WORK REQUEST :: The stretch wanted below opens at the line containing "left eye: (467, 92)" and closes at the line containing "nose: (51, 262)". Please return it exactly, with no other lines.
[Start of section]
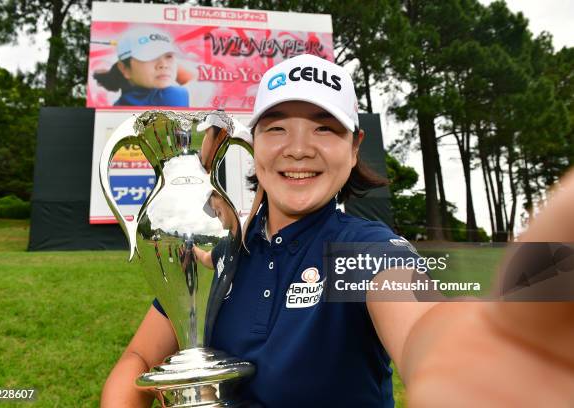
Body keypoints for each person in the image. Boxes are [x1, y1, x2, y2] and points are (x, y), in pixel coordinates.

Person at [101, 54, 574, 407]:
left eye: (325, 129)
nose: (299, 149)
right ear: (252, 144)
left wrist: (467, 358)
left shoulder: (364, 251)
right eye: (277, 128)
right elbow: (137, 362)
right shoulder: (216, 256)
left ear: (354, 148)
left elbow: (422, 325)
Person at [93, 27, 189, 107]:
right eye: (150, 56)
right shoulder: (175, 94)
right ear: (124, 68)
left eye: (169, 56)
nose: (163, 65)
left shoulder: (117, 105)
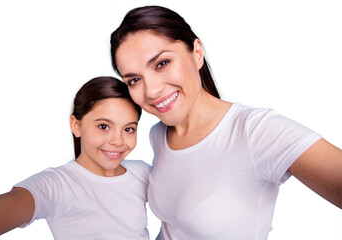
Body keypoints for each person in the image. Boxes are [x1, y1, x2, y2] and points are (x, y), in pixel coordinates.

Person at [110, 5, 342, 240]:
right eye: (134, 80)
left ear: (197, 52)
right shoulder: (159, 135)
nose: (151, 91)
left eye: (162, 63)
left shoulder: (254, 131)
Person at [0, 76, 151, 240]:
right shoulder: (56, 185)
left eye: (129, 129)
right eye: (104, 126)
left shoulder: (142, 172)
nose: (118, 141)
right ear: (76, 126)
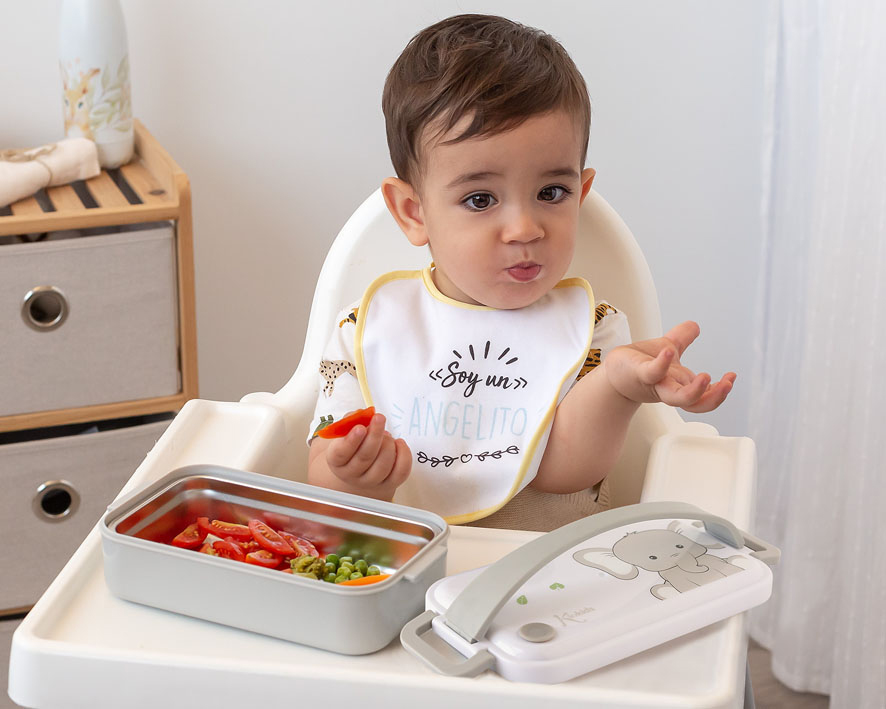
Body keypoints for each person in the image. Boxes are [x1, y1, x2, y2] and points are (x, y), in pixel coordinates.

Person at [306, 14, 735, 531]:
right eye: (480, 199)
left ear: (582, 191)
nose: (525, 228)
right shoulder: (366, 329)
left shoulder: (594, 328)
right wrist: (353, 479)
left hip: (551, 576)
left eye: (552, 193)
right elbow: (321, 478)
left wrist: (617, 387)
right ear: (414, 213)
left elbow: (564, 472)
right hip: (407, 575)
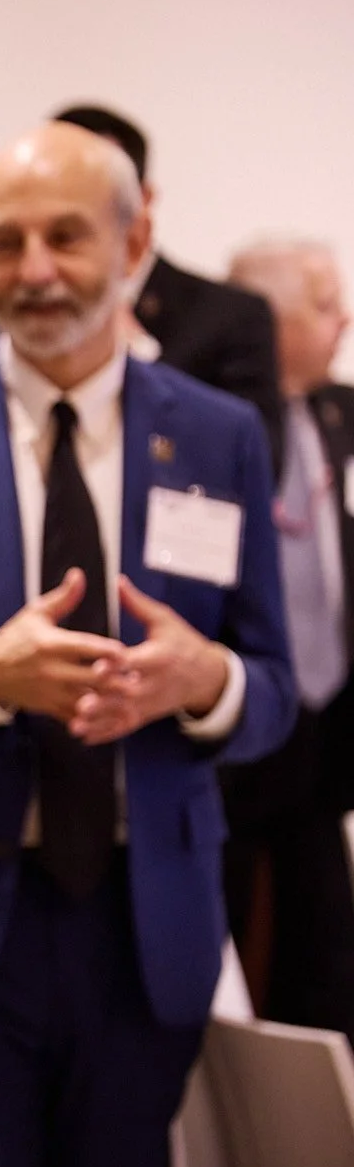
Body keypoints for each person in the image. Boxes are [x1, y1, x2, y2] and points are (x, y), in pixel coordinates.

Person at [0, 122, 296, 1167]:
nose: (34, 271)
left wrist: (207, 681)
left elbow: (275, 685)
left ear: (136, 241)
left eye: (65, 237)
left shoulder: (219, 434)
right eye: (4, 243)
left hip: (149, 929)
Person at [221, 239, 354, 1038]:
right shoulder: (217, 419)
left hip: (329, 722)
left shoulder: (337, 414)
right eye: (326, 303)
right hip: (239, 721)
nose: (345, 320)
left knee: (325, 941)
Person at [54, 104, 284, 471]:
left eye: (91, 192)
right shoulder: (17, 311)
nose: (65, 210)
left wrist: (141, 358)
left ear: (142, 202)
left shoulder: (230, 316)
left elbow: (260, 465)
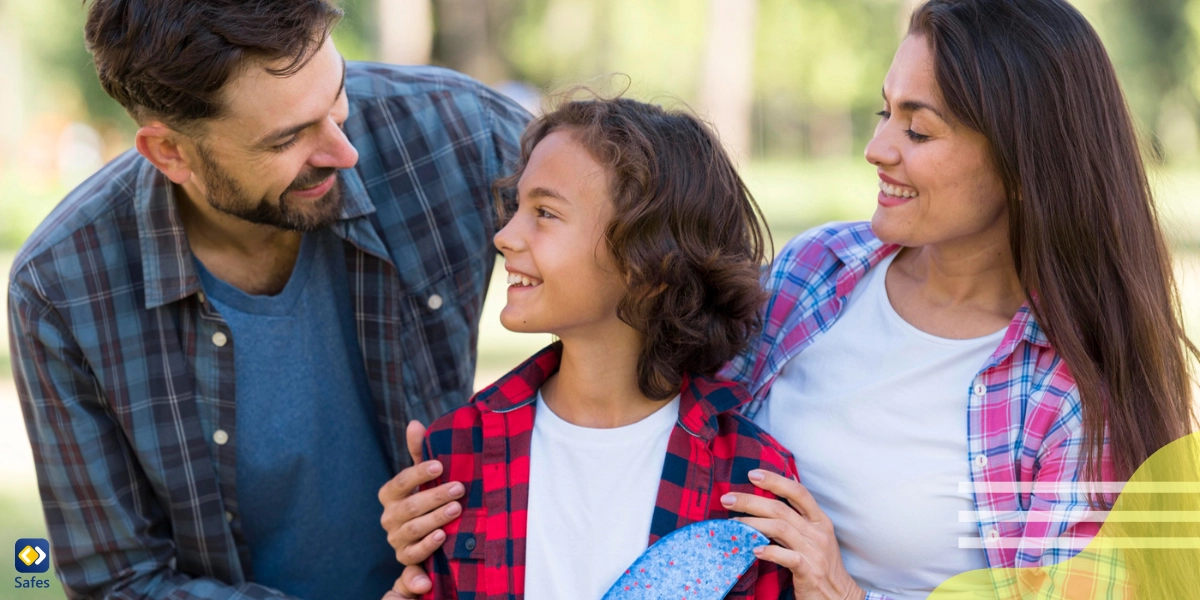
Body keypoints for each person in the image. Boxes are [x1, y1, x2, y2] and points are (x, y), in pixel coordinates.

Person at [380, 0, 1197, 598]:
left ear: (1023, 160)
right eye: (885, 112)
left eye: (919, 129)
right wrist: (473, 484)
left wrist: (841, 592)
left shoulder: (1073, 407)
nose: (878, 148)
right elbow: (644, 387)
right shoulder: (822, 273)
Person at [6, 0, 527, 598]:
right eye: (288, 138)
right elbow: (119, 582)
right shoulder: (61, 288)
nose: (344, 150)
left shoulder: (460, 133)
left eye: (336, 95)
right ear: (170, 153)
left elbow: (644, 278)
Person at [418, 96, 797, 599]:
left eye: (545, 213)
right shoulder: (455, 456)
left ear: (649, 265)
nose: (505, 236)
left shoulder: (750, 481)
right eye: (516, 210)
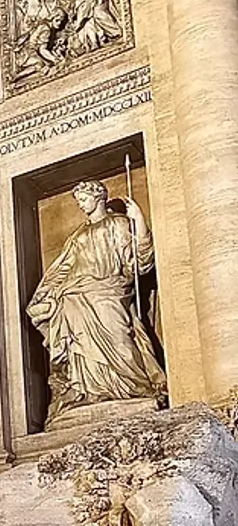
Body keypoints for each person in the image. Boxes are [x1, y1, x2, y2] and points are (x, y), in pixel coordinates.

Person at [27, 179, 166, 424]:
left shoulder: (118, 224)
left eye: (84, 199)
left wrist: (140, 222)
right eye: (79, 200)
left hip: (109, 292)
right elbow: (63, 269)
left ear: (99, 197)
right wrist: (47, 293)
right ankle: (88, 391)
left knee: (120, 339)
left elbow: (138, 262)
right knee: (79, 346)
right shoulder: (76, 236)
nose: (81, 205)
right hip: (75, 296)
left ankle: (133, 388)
[End of section]
[Start of section]
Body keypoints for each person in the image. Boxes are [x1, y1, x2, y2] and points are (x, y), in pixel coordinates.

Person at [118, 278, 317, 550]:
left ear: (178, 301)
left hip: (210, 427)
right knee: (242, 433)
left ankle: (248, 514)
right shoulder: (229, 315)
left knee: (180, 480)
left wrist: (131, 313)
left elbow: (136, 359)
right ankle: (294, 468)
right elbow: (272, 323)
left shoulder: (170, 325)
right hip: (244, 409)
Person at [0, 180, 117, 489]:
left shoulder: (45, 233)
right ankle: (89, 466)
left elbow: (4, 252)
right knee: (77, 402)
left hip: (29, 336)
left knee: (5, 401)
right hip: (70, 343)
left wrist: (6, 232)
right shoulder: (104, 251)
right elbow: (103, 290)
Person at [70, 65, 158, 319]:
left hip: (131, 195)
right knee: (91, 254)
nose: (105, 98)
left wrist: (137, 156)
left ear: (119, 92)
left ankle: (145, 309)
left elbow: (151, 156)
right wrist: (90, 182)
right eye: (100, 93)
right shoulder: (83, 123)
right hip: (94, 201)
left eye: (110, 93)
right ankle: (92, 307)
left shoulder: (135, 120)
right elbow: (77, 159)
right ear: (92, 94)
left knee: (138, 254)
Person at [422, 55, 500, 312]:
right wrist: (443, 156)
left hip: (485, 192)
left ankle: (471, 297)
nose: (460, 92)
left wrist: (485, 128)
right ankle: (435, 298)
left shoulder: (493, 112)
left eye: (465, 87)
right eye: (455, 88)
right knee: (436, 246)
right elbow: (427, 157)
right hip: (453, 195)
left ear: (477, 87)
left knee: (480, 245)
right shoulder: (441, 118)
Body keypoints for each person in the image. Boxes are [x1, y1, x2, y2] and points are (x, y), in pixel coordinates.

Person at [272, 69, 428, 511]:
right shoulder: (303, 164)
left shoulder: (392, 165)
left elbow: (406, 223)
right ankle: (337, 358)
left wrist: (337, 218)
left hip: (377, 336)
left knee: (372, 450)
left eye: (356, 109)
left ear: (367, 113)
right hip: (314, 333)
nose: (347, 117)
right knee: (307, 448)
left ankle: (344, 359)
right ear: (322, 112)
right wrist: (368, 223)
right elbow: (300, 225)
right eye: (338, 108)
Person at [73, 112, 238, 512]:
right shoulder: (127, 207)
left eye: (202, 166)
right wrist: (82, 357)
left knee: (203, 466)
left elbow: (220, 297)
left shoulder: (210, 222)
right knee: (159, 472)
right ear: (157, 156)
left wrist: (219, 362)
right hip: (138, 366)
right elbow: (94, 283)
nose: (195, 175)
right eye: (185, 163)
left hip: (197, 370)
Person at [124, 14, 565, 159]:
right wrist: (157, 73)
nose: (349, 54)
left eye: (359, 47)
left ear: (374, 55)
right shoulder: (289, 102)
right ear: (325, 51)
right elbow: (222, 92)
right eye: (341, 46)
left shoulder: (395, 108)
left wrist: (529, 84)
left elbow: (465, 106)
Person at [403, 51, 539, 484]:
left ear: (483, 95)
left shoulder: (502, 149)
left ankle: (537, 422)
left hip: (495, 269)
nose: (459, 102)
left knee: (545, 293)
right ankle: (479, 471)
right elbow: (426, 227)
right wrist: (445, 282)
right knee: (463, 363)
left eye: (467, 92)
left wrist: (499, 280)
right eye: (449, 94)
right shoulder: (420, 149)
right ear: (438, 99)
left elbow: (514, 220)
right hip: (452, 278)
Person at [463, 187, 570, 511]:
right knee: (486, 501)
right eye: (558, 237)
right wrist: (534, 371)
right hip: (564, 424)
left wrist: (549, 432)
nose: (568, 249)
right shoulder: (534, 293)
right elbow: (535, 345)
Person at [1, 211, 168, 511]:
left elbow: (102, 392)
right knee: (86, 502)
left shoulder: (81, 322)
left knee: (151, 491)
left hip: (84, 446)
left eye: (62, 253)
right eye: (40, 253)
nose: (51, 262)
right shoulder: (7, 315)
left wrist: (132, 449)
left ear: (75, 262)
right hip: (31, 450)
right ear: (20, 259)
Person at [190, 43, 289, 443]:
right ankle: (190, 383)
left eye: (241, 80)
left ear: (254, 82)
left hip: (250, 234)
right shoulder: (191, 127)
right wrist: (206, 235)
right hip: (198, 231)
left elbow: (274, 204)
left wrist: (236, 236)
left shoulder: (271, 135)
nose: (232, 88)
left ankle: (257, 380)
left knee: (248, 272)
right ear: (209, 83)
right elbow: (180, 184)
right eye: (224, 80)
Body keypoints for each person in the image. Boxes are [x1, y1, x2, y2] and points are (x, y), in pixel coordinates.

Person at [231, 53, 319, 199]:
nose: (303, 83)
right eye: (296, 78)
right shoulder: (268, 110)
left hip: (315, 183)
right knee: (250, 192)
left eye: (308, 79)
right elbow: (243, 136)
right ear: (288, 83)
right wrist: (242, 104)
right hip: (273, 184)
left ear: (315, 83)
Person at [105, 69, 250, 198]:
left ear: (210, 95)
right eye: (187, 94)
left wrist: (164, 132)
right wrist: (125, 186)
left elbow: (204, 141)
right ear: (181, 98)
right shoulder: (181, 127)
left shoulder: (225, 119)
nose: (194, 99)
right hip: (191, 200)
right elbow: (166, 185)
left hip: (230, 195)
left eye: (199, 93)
[End of section]
SOLUTION TO THIS PROBLEM ::
left eye: (467, 92)
left wrist: (499, 280)
right eye: (449, 94)
right shoulder: (420, 149)
right ear: (438, 99)
left elbow: (514, 220)
right hip: (452, 278)
Person at [463, 187, 570, 511]:
right knee: (486, 501)
right eye: (558, 237)
right wrist: (534, 371)
right hip: (564, 424)
left wrist: (549, 432)
nose: (568, 249)
right shoulder: (534, 293)
right elbow: (535, 345)
Person at [1, 211, 168, 511]:
left elbow: (102, 392)
right knee: (86, 502)
left shoulder: (81, 322)
left knee: (151, 491)
left hip: (84, 446)
left eye: (62, 253)
right eye: (40, 253)
nose: (51, 262)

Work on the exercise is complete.